Henley Business School has revealed the results of its Corporate Learning Priorities survey which shows coaching remains high up the list of development priorities for 2010. However, while 61% of respondents said developing a coaching culture was one of their top 5 priorities, only 9% made it their 1st or 2nd priority.
Henley has suggested that this reflects an uncertainty about how to go about creating a coaching culture and concern as to whether the senior team will support the initiative. In addition, a quarter of respondents made ‘developing leadership coaching skills’ their first or second priority.
Dr Patricia Bossons, Director of Coaching Services at Henley Business School, commented: “I am hearing from clients and students alike that coaching has never been more important since it helps maintain clarity and resourcefulness in people driving business recovery. The fact that so many in the survey recognize the importance of coaching yet few appear to make it a high priority may be because coaching is seen as a process, rather than a specific ‘management development‘ area, such as strategic thinking or managing change. It is also still perceived by many to be something that lies in the hands of HR, or external coaches, so coaching skills development can easily be seen as someone else’s responsibility.”

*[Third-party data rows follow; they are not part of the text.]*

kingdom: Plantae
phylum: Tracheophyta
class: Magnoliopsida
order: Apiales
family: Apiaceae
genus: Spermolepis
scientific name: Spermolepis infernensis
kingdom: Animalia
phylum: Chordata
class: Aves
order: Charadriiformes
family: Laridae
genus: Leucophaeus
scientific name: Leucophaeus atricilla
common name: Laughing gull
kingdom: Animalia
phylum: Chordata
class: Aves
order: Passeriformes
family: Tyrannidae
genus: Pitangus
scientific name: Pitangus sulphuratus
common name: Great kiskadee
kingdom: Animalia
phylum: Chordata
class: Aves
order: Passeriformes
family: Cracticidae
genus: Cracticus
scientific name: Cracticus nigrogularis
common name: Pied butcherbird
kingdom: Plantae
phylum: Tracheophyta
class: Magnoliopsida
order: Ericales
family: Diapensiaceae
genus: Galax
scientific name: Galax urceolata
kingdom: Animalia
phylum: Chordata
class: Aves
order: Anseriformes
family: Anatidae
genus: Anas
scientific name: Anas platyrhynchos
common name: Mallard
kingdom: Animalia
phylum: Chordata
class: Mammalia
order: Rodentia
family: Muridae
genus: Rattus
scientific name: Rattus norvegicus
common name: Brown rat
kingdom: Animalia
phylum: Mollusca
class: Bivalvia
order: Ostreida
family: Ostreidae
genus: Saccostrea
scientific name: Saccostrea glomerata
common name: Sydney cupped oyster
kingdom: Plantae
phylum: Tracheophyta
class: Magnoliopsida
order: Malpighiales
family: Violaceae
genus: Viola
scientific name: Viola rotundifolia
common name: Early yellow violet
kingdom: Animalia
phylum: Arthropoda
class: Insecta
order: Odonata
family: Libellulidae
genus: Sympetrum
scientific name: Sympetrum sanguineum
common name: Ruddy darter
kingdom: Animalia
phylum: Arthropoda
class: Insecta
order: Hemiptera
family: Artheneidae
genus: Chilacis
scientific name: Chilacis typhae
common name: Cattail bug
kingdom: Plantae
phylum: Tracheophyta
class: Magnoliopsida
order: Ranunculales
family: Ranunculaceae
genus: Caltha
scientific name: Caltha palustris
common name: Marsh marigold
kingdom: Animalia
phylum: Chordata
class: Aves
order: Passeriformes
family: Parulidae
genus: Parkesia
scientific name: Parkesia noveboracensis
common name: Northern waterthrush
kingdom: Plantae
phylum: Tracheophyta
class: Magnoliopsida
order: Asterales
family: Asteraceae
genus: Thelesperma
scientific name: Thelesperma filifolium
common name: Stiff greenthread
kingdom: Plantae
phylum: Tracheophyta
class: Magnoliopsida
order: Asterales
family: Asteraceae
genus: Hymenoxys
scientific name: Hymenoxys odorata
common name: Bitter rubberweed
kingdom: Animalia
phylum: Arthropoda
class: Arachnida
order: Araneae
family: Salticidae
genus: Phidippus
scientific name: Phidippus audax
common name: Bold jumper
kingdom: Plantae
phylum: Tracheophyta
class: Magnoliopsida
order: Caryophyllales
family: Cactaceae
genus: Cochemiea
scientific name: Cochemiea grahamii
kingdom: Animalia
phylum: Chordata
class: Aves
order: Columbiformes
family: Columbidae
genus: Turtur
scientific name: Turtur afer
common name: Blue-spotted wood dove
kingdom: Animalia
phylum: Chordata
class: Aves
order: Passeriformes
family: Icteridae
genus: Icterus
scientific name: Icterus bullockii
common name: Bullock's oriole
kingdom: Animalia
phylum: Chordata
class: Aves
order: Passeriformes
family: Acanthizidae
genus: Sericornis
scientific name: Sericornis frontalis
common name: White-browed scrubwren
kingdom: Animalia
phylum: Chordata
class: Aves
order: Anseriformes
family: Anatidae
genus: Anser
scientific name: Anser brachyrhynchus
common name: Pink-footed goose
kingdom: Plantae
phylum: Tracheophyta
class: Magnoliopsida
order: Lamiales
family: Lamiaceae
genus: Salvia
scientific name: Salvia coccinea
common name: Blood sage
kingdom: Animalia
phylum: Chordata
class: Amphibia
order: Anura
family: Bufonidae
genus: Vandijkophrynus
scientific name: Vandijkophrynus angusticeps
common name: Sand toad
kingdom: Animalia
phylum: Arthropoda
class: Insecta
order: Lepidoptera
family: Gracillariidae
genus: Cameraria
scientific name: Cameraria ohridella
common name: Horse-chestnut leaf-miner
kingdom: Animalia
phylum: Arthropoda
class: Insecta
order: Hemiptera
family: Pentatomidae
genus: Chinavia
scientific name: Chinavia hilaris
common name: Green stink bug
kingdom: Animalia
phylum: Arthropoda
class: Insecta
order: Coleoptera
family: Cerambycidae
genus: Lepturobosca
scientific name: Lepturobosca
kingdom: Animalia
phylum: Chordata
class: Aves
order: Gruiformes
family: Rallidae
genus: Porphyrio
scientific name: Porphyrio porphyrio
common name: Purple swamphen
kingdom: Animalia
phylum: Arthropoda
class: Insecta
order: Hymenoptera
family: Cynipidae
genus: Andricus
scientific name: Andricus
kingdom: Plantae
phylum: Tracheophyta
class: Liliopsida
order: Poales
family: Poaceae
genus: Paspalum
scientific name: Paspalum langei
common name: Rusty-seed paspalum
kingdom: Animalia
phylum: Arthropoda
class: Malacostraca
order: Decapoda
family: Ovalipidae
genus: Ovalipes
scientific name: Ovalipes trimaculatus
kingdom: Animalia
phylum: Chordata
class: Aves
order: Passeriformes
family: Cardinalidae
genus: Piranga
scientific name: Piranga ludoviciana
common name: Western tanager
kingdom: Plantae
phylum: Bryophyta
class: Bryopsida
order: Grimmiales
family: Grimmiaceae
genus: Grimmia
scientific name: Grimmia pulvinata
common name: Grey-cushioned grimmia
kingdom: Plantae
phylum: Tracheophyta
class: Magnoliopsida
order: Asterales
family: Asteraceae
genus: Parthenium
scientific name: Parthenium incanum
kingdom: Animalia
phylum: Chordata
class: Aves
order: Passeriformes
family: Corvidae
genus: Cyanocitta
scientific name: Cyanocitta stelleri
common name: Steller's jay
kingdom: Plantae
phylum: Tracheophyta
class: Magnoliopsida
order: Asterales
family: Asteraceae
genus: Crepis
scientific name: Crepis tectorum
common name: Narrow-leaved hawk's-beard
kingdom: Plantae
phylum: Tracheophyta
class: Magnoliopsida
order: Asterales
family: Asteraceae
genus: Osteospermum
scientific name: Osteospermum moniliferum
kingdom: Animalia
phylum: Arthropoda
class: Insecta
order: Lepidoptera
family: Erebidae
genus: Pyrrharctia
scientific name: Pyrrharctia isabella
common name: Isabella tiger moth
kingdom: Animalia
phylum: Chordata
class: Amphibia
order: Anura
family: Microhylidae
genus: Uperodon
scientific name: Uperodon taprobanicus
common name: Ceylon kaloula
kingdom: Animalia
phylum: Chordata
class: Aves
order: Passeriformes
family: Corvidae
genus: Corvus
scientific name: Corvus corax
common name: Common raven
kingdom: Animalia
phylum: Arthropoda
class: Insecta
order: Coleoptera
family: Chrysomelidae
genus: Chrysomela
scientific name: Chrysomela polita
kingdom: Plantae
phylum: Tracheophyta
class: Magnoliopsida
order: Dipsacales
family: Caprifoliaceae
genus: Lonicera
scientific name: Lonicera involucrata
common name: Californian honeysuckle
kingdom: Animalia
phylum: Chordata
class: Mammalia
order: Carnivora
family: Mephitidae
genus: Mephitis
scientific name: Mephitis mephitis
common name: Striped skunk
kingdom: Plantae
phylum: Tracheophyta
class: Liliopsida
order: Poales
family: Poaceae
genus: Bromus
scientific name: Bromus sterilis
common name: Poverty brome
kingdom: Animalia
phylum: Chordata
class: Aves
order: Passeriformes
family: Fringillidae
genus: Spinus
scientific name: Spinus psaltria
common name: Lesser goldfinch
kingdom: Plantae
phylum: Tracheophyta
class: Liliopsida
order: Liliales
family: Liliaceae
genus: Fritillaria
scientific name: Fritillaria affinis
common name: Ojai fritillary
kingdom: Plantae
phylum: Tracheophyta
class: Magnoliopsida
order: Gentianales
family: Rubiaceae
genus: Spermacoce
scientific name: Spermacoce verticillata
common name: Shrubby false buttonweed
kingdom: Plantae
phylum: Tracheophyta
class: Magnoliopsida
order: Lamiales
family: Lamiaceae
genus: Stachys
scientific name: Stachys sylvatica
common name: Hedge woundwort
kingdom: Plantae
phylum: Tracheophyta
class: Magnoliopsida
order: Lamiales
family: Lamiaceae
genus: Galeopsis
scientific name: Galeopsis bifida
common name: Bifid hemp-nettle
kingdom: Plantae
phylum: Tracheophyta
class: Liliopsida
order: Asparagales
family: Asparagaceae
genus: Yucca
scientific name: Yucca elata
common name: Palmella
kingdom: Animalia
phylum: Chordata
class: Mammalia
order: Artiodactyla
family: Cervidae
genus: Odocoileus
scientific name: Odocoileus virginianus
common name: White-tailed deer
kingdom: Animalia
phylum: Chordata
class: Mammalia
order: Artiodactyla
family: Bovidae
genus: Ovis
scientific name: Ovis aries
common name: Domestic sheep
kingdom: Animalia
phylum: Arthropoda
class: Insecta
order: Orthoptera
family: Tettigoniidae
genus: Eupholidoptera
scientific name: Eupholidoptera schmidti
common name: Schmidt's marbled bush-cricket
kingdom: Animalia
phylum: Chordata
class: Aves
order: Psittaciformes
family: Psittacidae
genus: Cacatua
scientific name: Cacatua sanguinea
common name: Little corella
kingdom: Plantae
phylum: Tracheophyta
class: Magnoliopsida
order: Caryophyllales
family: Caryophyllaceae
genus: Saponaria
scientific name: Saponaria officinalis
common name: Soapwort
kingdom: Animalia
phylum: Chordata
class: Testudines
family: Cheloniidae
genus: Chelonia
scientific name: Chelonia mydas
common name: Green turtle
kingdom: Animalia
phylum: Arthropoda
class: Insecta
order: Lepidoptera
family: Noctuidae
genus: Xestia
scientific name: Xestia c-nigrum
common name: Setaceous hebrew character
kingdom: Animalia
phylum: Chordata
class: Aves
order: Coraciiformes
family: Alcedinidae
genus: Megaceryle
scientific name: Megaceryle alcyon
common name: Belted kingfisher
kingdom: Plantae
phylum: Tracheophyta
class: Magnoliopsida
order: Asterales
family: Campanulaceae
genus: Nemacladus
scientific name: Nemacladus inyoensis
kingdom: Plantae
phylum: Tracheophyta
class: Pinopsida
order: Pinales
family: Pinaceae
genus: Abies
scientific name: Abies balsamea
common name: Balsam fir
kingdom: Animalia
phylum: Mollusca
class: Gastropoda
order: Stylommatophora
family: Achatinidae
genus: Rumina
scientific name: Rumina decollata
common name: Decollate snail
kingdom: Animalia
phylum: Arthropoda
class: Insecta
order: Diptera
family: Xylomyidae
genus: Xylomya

She added: “Coaching can be the ‘oil’ that enables the rest of a management development agenda deliver tangible outcomes and results. A senior strategic leadership programme for example, is going to have much longer lasting impact, and a much greater return on investment, if each individual is supported by an independent coach as they go through their programme. Individuals recognize this, which is why the statistics in the research show leadership coaching skills development as a high priority.”